Displacement Ventilation for Natatorium Applications

Displacement Ventilation in Natatoriums

Displacement ventilation represents a fundamentally different approach to natatorium air distribution compared to traditional mixing systems. This strategy supplies conditioned air at low velocity near floor level, allowing thermal buoyancy forces to drive vertical airflow through the occupied zone and remove contaminants at ceiling level.

Physical Principles

Displacement ventilation exploits natural convection currents generated by heat sources in the pool environment. The primary thermal plumes originate from the water surface, occupants, and any heated surfaces. Air supplied at temperatures 4-8°F below occupied zone temperature remains stratified near the floor until encountering heat sources.

The thermal plume velocity above a heat source follows the relationship:

$$w(z) = 1.14 \left(\frac{Q}{z}\right)^{1/3}$$

Where:

• $w(z)$ = vertical velocity at height $z$ (ft/min)
• $Q$ = convective heat flux (BTU/hr)
• $z$ = height above heat source (ft)

The stratification interface height can be estimated using:

$$h_s = \frac{Q_t^{1/3} A^{1/2}}{(C_p \rho \Delta T)^{1/3}}$$

Where:

• $h_s$ = stratification height (ft)
• $Q_t$ = total convective heat gain (BTU/hr)
• $A$ = floor area (ft²)
• $C_p$ = specific heat of air (0.24 BTU/lb·°F)
• $\rho$ = air density (lb/ft³)
• $\Delta T$ = supply-to-room temperature difference (°F)

Supply Air Configuration

Low-level displacement diffusers must deliver air at velocities below 50 fpm at 3 ft above floor level to prevent disruption of the stratified layer. Supply temperatures typically range from 60-65°F in natatoriums with occupied zone setpoints of 78-82°F.

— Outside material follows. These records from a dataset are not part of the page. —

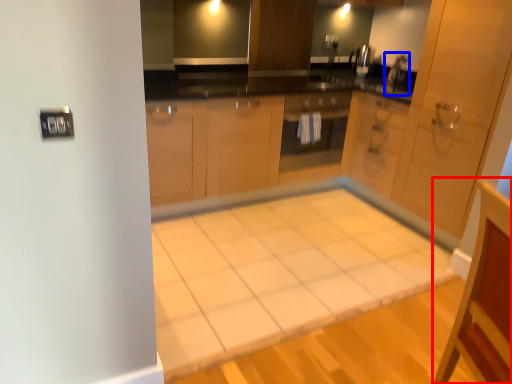
Question: Which object is closer to the camera taking this photo, vanity (highlighted by a red box) or faucet (highlighted by a blue box)?

Choices:
 (A) vanity
 (B) faucet

Answer: (A)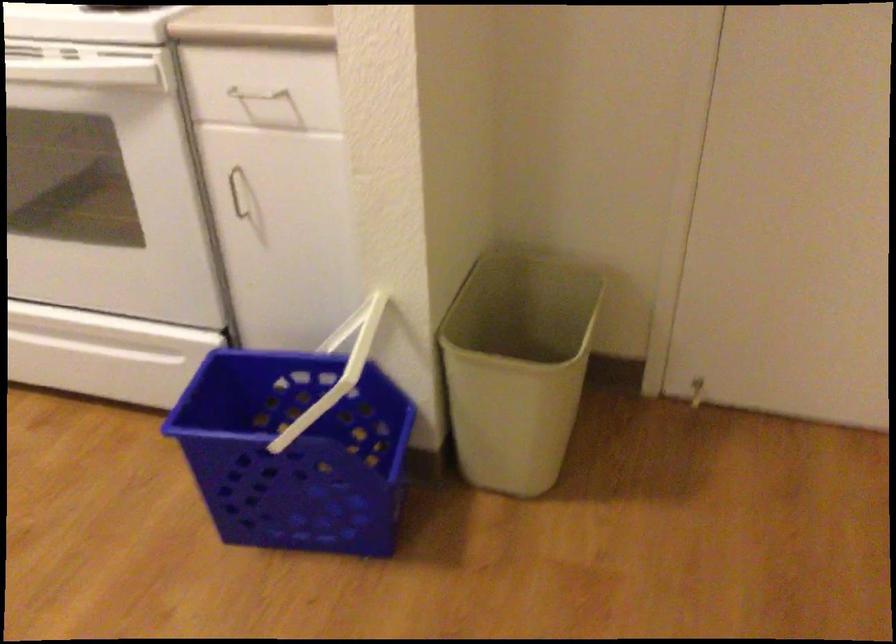
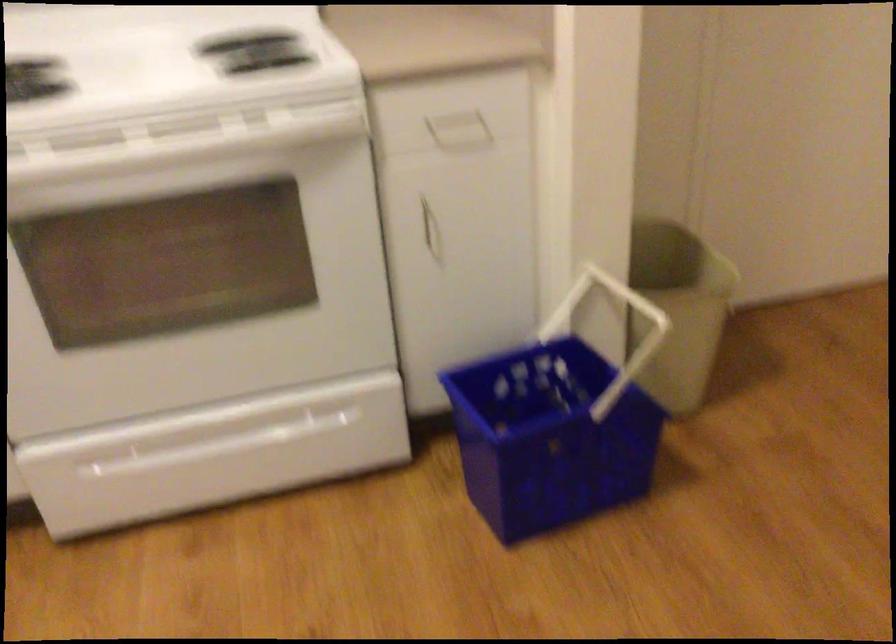
In the second image, find the point that corresponds to [83,346] in the first image.

(233, 440)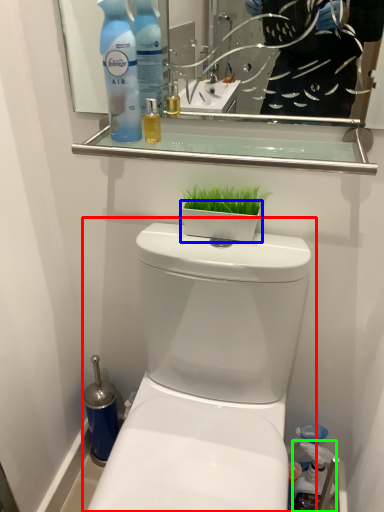
Question: Which object is positioned farthest from toilet (highlighted by a red box)? Select from flowerpot (highlighted by a blue box) and cleaning product (highlighted by a green box).

Choices:
 (A) flowerpot
 (B) cleaning product

Answer: (B)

Diffuser placement along pool deck perimeters provides uniform coverage while minimizing draft risk. The supply air rate per diffuser must account for the thermal load in its coverage area:

$$\dot{V}{diffuser} = \frac{Q{zone}}{60 \rho C_p (T_{room} - T_{supply})}$$

Where $\dot{V}_{diffuser}$ is the airflow per diffuser (CFM).

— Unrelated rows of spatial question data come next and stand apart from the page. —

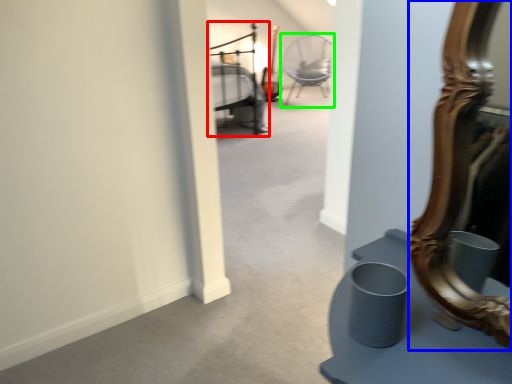
Question: Considering the real-world distances, which object is farthest from bed (highlighted by a red box)? mirror (highlighted by a blue box) or chair (highlighted by a green box)?

Choices:
 (A) mirror
 (B) chair

Answer: (A)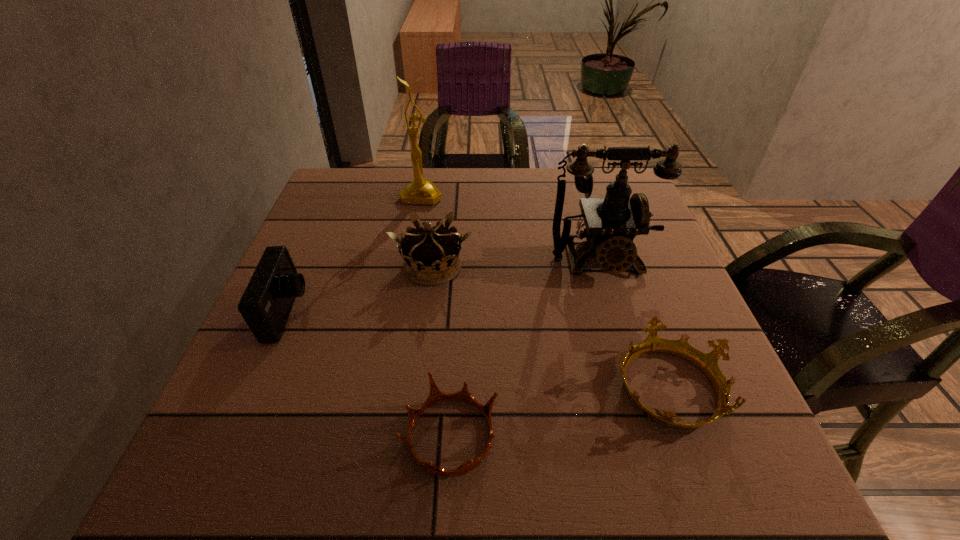
You are a GUI agent. You are given a task and a screenshot of the screen. Output one action in this format:
    pyautogui.click(x=<x>, y=<y>)
    Task: Click on the farthest object
    The image size is (960, 540).
    Given the screenshot: What is the action you would take?
    pyautogui.click(x=420, y=191)

I want to click on telephone, so click(x=612, y=223).

Find the location of a particular element. The image size is (960, 540). the tallest crown is located at coordinates (431, 255).

The height and width of the screenshot is (540, 960). I want to click on the leftmost object, so click(x=267, y=301).

I want to click on the rightmost crown, so click(x=707, y=362).

At what (x,y) coordinates should I click in order to perform the action: click on vacant space located 0.310m on the front-facing side of the farthest object. Please return your answer as a coordinate pair (x, y). Looking at the image, I should click on (405, 287).

Locate an element on the screen. vacant point located 0.190m on the rotary dial of the telephone is located at coordinates (629, 357).

Find the location of a particular element. vacant space located on the left of the tallest crown is located at coordinates (322, 267).

At what (x,y) coordinates should I click in order to perform the action: click on free location located on the front-facing side of the leftmost object. Please return your answer as a coordinate pair (x, y). The height and width of the screenshot is (540, 960). Looking at the image, I should click on (404, 313).

Find the location of a particular element. This screenshot has height=540, width=960. free spot located on the back of the rightmost crown is located at coordinates (615, 241).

Chloramine and Contaminant Management

Displacement ventilation offers superior contaminant removal efficiency for natatoriums because it exploits the buoyancy of warm, chloramine-laden air rising from the pool surface. Combined chloramines (trichloramine in particular) evaporate with water and become entrained in thermal plumes.

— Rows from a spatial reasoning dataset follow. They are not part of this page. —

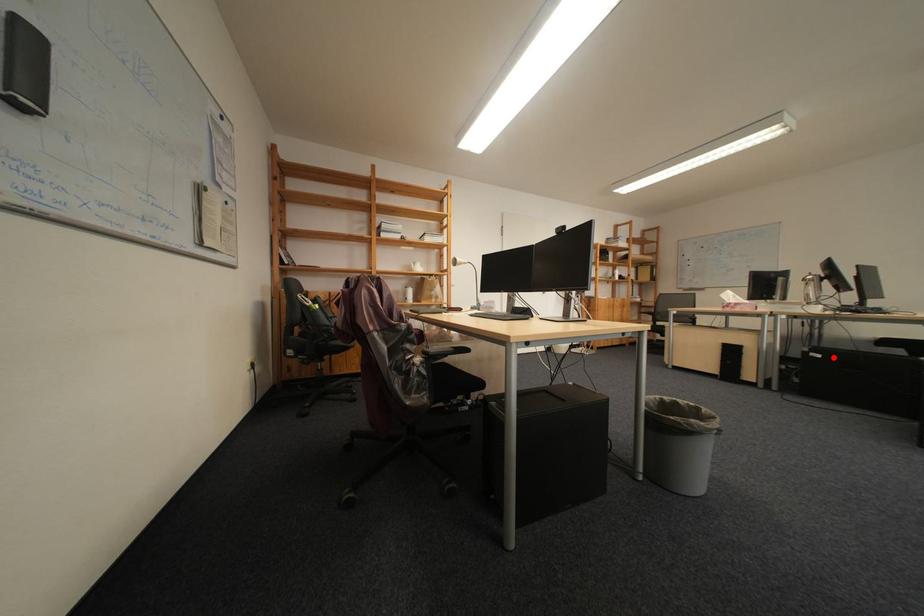
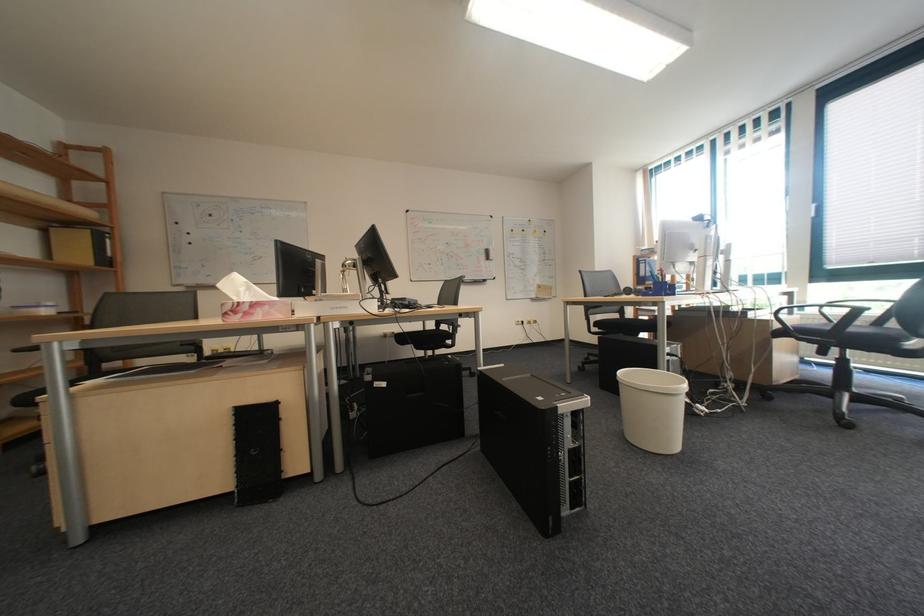
Question: A red point is marked in image1. In image2, is the corresponding 3D point closer to the camera or farther? Reply with the corresponding letter.

Choices:
 (A) The corresponding 3D point is closer.
 (B) The corresponding 3D point is farther.

Answer: (B)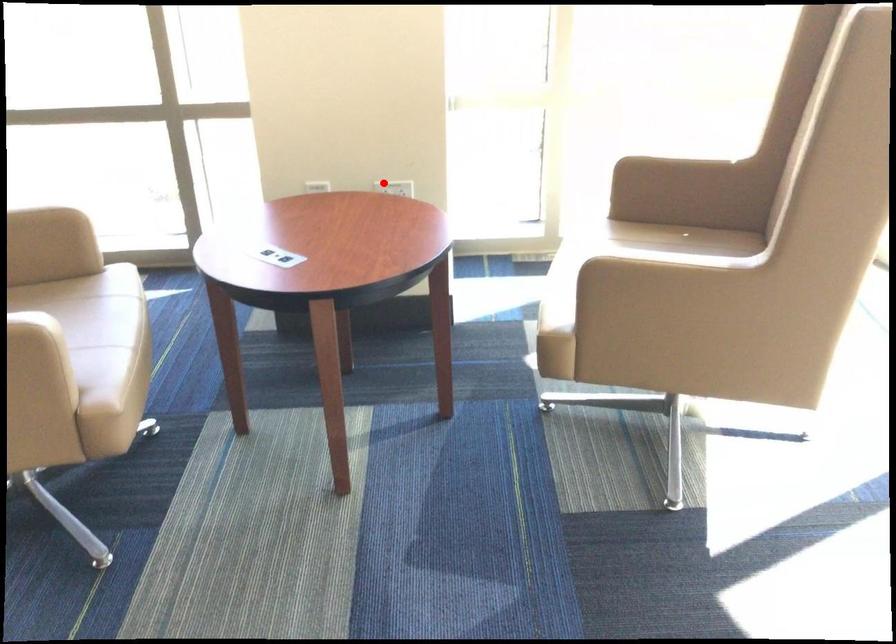
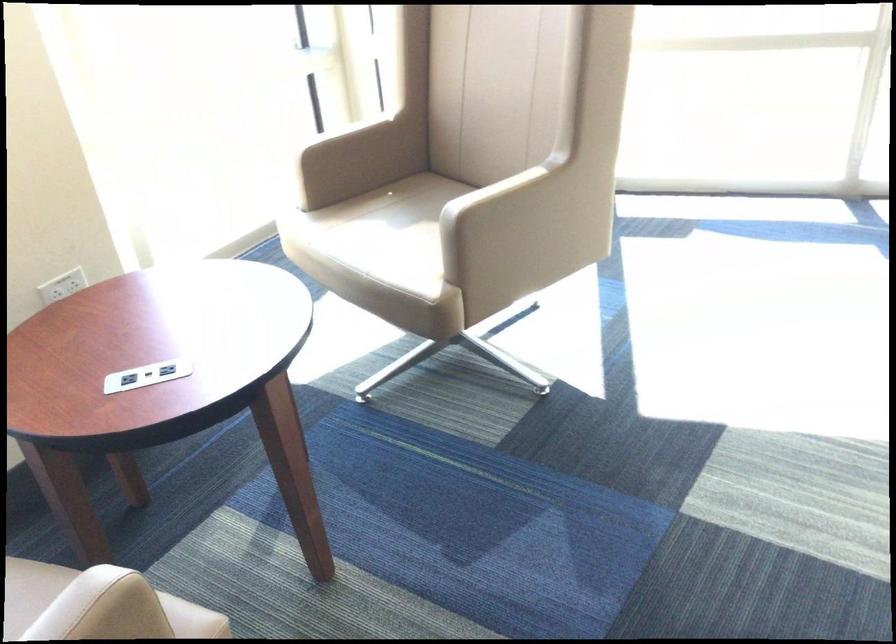
Where in the second image is the point corresponding to the highlighted location from the first image?

(62, 286)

The ventilation effectiveness for contaminant removal is expressed as:

$$\epsilon_c = \frac{C_e - C_s}{C_{occ} - C_s}$$

Where:

• $\epsilon_c$ = contaminant removal effectiveness (dimensionless)
• $C_e$ = exhaust concentration (ppm)
• $C_s$ = supply concentration (ppm)
• $C_{occ}$ = concentration in occupied zone (ppm)

Displacement systems achieve $\epsilon_c$ values of 1.5-2.0, compared to 1.0 for perfect mixing systems, meaning they remove contaminants more efficiently with the same airflow rate.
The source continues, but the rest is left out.